======== Provided material ========
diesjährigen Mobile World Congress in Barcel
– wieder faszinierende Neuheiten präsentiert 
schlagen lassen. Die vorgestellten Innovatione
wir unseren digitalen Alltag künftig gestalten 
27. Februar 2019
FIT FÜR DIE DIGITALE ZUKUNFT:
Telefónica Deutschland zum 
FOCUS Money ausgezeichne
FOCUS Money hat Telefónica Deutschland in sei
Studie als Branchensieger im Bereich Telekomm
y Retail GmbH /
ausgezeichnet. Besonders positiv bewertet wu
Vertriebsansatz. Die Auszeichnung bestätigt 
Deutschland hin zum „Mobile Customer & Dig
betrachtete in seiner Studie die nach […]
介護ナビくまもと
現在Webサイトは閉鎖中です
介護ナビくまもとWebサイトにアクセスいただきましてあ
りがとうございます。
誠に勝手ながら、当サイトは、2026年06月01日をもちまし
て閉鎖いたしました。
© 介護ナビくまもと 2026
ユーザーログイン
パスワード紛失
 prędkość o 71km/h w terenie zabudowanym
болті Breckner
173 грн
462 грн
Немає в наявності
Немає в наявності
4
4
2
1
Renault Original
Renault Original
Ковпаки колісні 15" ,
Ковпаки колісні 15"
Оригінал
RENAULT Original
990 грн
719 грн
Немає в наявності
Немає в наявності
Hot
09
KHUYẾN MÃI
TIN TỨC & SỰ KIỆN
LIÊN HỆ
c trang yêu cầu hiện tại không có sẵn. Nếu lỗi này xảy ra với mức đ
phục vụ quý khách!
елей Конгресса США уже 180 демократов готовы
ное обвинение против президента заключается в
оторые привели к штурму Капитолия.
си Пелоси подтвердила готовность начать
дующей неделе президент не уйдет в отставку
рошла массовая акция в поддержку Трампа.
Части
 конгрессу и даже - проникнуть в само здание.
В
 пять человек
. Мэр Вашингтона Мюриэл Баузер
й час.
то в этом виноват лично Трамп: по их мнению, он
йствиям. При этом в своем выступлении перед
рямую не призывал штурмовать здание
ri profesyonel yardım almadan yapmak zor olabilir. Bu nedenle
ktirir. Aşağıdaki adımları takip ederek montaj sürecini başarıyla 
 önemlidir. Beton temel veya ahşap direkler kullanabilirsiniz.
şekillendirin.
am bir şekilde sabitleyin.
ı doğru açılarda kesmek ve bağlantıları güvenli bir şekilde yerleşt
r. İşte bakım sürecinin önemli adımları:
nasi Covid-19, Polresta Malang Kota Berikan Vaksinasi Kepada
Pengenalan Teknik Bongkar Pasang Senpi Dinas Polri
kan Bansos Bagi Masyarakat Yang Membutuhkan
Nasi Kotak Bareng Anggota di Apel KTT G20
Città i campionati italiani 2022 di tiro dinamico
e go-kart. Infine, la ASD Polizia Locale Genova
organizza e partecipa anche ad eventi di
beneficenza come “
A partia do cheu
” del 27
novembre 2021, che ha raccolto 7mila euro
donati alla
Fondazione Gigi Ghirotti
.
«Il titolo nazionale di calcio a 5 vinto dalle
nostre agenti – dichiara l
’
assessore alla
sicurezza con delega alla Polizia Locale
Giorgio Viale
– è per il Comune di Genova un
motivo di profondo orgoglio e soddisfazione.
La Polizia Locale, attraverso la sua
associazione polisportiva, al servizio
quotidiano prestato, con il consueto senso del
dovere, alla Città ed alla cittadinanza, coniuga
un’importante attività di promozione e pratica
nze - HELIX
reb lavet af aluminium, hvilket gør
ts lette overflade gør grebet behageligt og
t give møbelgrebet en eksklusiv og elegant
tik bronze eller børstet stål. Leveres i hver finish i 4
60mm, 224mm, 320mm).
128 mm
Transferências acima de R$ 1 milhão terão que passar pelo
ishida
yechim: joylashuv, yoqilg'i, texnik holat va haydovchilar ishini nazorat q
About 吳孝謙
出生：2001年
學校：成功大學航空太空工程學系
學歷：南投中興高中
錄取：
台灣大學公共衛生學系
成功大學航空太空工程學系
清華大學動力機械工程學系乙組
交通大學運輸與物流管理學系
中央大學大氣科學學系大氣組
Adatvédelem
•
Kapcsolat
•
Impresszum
========
● The problem:
Look above for the line holding "йствиям. При этом в своем выступлении перед" and the line holding "r. İşte bakım". Retype both, and every line between them, word for word and nothing else.

● Answer section:
йствиям. При этом в своем выступлении перед
рямую не призывал штурмовать здание
ri profesyonel yardım almadan yapmak zor olabilir. Bu nedenle
ktirir. Aşağıdaki adımları takip ederek montaj sürecini başarıyla 
 önemlidir. Beton temel veya ahşap direkler kullanabilirsiniz.
şekillendirin.
am bir şekilde sabitleyin.
ı doğru açılarda kesmek ve bağlantıları güvenli bir şekilde yerleşt
r. İşte bakım sürecinin önemli adımları:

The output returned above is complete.